Not Daddy, or Da, or anything but Poppa.

That’s what he called his father before him, and that’s what he insisted we call him when he was the father before us.

So I called him Poppa, and I said: “Please, Poppa, let me go and say good-bye to Mother before the angels come and carry her off to heaven.”

And he said to me, and it might as well have been five minutes ago that he said these words to me because they are still loud and clear in my mind and these are the words he said to his only begotten son, one Daniel Patrick O’Malley: “It’s grown-up time, boy-o. Go to your room and say your prayers, and I’ll let you know when you can come out.”

And, to be sure I went to my room and said my prayers, he force-marched me to my room, pushed me in and then closed and locked the door behind me.

That’s right, Poppa locked me in my room so I couldn’t possibly escape and run to Mother.

I was a boy.

A boy-o.

And no boy-o of Michael Joseph O’Malley was going to get in the way of death.

No, sir.

 

Uncle Danny sighed and fixed his gaze on a place on the opposite wall where the painter had gotten sloppy. He shook his head and smiled. “I could have done a better painting job, but then I wasn’t here when you were hiring painters. Anyway, I’m dying for a cigarette, and I know it’s a capital offense to—“

“Don’t worry, Uncle Danny,” I said, “we don’t have the death penalty in Michigan. Never have and never will.”

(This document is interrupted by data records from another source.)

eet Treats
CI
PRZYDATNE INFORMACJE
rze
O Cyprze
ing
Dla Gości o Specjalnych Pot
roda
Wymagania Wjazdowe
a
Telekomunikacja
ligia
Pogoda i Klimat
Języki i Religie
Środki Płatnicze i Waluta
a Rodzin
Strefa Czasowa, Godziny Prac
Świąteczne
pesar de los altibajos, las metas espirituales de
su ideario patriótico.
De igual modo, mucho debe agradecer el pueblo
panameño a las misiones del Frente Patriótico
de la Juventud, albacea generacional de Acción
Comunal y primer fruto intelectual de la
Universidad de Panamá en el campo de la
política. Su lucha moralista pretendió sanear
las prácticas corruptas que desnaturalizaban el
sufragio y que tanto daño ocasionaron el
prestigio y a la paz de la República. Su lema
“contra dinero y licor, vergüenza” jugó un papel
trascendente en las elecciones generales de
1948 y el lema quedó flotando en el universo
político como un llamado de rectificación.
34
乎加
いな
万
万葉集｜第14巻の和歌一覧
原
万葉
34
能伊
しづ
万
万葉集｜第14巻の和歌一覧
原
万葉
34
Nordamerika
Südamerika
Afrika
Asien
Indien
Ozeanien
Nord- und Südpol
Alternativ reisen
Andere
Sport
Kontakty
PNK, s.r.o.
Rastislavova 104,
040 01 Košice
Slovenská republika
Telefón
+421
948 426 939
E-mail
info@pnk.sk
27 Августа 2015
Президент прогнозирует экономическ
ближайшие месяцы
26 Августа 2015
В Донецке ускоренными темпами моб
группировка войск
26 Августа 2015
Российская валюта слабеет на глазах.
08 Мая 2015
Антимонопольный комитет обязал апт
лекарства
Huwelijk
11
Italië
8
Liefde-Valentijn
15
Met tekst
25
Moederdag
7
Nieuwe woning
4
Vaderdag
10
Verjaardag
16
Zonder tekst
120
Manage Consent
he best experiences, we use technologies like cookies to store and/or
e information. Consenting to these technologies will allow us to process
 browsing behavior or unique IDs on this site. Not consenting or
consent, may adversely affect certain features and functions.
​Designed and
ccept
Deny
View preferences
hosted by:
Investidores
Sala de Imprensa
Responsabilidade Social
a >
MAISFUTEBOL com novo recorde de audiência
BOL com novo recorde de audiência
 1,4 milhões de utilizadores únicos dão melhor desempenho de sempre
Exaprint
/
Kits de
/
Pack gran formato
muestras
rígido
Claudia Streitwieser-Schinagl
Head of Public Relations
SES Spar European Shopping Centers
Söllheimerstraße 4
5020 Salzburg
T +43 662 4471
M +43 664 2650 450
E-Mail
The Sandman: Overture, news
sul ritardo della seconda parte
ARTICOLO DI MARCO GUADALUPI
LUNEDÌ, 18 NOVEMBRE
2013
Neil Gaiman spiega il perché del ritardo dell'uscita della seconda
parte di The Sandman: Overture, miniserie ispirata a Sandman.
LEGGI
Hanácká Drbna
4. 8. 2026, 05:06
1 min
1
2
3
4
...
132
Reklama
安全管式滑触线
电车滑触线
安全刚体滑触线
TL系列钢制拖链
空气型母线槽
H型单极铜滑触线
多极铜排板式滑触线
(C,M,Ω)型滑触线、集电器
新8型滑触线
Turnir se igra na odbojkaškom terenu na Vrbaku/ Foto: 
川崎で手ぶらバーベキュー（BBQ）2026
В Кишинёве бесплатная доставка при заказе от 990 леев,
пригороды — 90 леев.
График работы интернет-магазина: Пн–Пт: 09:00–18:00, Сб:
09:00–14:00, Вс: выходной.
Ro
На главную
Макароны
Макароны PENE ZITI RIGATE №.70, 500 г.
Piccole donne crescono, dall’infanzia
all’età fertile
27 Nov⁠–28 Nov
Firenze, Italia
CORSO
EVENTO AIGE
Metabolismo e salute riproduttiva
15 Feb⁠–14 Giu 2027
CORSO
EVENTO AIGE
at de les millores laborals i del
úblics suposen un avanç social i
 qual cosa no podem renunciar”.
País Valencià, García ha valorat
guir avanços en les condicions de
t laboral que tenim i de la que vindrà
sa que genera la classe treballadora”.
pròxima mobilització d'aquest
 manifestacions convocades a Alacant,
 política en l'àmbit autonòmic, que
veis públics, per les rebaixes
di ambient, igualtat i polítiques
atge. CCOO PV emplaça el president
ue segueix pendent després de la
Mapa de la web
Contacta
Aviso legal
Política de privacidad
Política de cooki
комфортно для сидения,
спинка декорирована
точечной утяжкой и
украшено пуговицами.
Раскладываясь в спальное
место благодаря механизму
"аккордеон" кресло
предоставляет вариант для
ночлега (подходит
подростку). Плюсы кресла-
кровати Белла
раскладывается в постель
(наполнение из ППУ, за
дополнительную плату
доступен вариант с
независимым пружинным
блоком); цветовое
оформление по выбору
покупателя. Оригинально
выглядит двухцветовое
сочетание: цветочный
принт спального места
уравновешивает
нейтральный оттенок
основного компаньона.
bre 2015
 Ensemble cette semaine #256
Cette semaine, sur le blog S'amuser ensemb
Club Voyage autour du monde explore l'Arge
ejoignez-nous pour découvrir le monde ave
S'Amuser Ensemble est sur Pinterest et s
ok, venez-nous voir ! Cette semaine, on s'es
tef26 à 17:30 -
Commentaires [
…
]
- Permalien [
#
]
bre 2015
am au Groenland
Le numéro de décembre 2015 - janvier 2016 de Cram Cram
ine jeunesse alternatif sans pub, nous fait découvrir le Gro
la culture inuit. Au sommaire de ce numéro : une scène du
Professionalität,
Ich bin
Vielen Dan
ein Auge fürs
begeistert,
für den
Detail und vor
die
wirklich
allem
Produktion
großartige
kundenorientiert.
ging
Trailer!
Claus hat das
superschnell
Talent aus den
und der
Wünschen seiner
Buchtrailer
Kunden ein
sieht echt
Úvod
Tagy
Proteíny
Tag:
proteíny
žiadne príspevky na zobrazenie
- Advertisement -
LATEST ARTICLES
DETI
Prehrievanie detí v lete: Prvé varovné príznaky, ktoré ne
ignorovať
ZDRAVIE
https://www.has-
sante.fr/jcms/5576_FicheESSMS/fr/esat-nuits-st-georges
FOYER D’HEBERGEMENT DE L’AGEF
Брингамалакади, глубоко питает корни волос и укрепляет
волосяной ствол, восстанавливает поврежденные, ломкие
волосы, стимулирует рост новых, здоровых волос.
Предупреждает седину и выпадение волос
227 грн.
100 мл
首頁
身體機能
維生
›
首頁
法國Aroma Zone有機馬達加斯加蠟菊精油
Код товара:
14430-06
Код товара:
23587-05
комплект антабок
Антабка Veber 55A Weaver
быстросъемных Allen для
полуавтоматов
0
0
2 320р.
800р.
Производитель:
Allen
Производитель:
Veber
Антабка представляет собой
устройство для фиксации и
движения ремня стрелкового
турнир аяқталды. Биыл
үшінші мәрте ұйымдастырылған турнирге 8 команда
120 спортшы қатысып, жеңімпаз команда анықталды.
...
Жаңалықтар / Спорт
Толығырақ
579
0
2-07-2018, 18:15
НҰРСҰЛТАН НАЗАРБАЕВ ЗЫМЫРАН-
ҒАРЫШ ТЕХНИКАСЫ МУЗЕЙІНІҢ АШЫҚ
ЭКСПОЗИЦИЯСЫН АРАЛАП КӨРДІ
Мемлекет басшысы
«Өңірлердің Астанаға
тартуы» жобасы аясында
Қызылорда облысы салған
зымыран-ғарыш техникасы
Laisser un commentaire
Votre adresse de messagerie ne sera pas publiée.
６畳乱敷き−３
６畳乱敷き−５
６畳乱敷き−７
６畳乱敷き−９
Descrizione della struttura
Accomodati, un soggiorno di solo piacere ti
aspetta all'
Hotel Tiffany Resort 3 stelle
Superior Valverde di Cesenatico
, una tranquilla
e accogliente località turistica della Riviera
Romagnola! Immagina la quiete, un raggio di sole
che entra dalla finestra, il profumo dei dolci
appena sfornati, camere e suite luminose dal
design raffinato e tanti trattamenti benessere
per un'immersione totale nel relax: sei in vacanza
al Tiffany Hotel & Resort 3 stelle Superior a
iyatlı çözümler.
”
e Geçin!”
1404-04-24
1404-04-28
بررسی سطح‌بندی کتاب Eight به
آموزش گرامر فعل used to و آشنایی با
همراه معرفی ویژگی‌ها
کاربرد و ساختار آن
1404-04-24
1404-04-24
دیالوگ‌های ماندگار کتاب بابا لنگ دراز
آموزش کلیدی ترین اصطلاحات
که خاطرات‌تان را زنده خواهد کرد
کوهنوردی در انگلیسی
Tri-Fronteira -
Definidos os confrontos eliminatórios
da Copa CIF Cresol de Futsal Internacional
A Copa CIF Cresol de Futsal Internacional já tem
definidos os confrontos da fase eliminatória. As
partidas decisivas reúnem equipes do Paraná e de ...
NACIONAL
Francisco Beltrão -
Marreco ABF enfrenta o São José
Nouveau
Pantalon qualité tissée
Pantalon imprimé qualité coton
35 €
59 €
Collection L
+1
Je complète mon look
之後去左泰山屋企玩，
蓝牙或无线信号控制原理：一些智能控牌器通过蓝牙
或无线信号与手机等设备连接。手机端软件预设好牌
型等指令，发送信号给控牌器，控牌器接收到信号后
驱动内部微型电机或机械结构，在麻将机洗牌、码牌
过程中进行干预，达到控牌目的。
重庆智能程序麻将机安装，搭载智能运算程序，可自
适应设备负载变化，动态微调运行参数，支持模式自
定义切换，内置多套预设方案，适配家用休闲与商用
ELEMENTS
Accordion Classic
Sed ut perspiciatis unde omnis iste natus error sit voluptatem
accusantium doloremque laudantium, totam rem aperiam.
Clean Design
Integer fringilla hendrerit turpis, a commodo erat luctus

Uncle Danny smiled that big Irish smile of his and quipped: “Well, that’s a relief. I won’t get hanged or shot or drawn and quartered or burned at the stake if I fire up a smoke. Detective, I don’t suppose you got one I could borrow?”

The detective sergeant had had quite enough of one Daniel Patrick O’Malley by that point, so he looked at Claire Stevens and said: “You thinking what I’m thinking?”

Claire Stevens had to come back from some place quite far away, so we waited on her.

Then, when she was ready, she said: “We are prepared to drop all charges, under one condition.”

Just then a harried assistant state’s attorney burst into the room and asked: “What condition? What’s going on here? Sorry I’m late. It’s been one crazy cluster after another, so what’s going on here? What condition are you talking about?”

Claire Stevens eyed the dust storm of an assistant state’s attorney and repeated: “As I said, we are prepared to drop all charges under one condition.”